This is a weird time during the Covid-19 pandemic. The natives are getting restless. More and more people are protesting the lock down and the molasses slow reopening.
I could write about that, but historians will most likely cover it in far better detail than I could–from home–watching it all unfold from afar.
I am not protesting the reopening of anything. 1. It would do me no good. I will not be working again for some time, with schools and non-essential retail both closed for the foreseeable future. 2. I don’t disagree with it. I’m terrified of this virus and what it could potentially do to my body. I’m prone to bronchitis and inflammation, so this is not something I want to mess around with. And the more I hear about it, the less I want to play Russian Roulette with my immune system.
I’ll just hunker down in the house (where I always wanted to be pre-pandemic anyway) and wait it out.

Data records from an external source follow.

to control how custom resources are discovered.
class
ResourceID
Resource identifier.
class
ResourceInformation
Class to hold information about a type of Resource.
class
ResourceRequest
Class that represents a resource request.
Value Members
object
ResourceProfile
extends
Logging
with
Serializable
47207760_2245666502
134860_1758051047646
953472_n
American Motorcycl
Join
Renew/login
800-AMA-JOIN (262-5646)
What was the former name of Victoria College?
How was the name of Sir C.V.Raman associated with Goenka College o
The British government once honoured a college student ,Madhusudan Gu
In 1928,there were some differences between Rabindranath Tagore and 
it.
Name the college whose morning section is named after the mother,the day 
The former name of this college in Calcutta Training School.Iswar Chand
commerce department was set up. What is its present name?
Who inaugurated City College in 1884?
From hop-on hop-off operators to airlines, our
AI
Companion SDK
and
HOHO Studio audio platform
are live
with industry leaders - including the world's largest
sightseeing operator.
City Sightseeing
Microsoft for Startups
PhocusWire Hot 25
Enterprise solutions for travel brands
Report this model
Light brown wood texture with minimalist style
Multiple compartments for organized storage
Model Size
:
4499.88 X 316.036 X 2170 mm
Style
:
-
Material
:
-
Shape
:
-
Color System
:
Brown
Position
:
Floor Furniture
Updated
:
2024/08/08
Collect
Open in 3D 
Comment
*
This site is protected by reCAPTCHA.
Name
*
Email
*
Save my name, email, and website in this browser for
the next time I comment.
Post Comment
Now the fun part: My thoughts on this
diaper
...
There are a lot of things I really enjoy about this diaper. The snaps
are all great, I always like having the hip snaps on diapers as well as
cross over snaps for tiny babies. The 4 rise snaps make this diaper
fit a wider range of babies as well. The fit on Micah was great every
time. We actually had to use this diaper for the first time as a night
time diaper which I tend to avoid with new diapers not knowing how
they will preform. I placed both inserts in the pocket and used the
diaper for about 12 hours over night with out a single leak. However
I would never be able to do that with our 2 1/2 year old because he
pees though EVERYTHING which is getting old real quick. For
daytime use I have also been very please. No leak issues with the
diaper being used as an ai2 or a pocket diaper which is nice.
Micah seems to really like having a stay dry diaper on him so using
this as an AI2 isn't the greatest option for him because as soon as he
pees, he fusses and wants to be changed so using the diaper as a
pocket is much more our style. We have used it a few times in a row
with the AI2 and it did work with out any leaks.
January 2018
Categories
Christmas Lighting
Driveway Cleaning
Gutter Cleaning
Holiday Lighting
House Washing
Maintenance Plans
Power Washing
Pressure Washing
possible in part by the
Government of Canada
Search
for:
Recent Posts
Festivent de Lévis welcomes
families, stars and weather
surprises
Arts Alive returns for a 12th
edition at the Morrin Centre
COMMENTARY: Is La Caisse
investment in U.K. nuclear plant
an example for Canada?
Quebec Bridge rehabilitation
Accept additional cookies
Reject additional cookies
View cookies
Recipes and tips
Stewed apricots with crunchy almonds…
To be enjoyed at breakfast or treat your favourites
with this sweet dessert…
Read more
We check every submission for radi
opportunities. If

And technically, I should be happy.
Jeremy is still working (and working from home until mid-July, at least). We have shelter over our heads, food in our fridge, good health insurance, and I’m one of the lucky ones in New York whose unemployment benefits are being paid. The boys are here, and we’re all together. Cases in this area are rising somewhat, but the number of local cases hasn’t overwhelmed local hospitals, and I wouldn’t call this area a hotspot. It’s safer than a lot of places right now.
So, rationally speaking, I am fine. And if this were a normal time, I could use this time to be so productive. Everywhere I look, I see projects I now have the time to tackle. It would be awesome.
But my brain disagrees. It perceives that I am in danger–a danger it cannot see or predict–and therefore all systems– flight/fight/adrenaline/cortisol–are cranked to 10.
I can’t shake this constant mental restlessness, the need to stay vigilant, the total inability to relax. Now, confronted with all these options, my brain just flat out will not cooperate. I have no attention span. I can’t lose myself in anything. It’s like my brain has literally raised the floor, minimizing the space in which my mind can hunker down. Where once I had three floors and a basement, now I’m trapped in the attic. Forget big, involved tasks. Cleaning the basement, organizing the attic, revising my novel, writing a new novel, even reading a book.
My brain says “no, thank you” and steers me toward shorter, less time involving tasks. Things with one step or, at most, two. Things that require no concentration. Emptying the trash. Cleaning the stove top. Brushing the cat.
I’m no neurologist, but I think my brain is saying, “Let’s not get too distracted. The shit can hit the fan at any moment. So best be on guard and vigilant at all times.”
Jeremy and I check in with each other pretty much daily. We are constantly asking each other “Are you okay?” “Anything I can do to make this easier for you?”
I was telling him how I don’t like my brain right now. I can’t get comfortable and it’s unlike me to have no focus. I am a focused person. Historically, when I’ve lost myself in a task, I really lost myself. I don’t recognize myself in this disorienting mental landscape. It reminds me of the depressive brain fog I was in post-divorce. Like a cloud of ether hung around my head, when life became a disorienting haze. I would really rather avoid that place again, if I can.
He was trying to understand my mental state, when I came up with the perfectly analogy to describe why it feels like it does right now.
Imagine you are in a jungle with a group of people, and somehow you get separated from the group and lost in the jungle. You know they will eventually find you and lead you out of the jungle. But you also know that in this jungle, there are poisonous plants, venomous snakes, crocodile infested rivers, and predatory animals that can kill you. The safest thing for you to do is find shelter, hunker down, and wait for rescue. You have a backpack of supplies. Plenty of food. Plenty of water. And a book.
It may be a while until your group finds you. You might pass the time more pleasurably by reading. Do you read? No, you don’t. You stay alert. Listening for approaching sounds. Staying vigilant. Constantly assessing your safety.
You probably couldn’t read even if you wanted to. And your mind would amplify every leaf rustle, cracking twig, and bird call, amping up your adrenaline, and making it difficult to even sit and wait.
I think that’s where we all are now, collectively.
We are all sitting in a hostile jungle, waiting for rescue.